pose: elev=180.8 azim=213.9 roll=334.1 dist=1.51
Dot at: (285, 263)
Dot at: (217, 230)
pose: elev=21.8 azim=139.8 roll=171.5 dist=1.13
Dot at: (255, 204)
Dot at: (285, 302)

....................

> [Job]:
Rewrite every line of the rows above as a Markdown table with the columns No. and Text. Put the line's number in No. and the line in Text, and leave out blank lines.

> [Written solution]:
| No. | Text |
|---|---|
| 1 | pose: elev=180.8 azim=213.9 roll=334.1 dist=1.51 |
| 2 | Dot at: (285, 263) |
| 3 | Dot at: (217, 230) |
| 4 | pose: elev=21.8 azim=139.8 roll=171.5 dist=1.13 |
| 5 | Dot at: (255, 204) |
| 6 | Dot at: (285, 302) |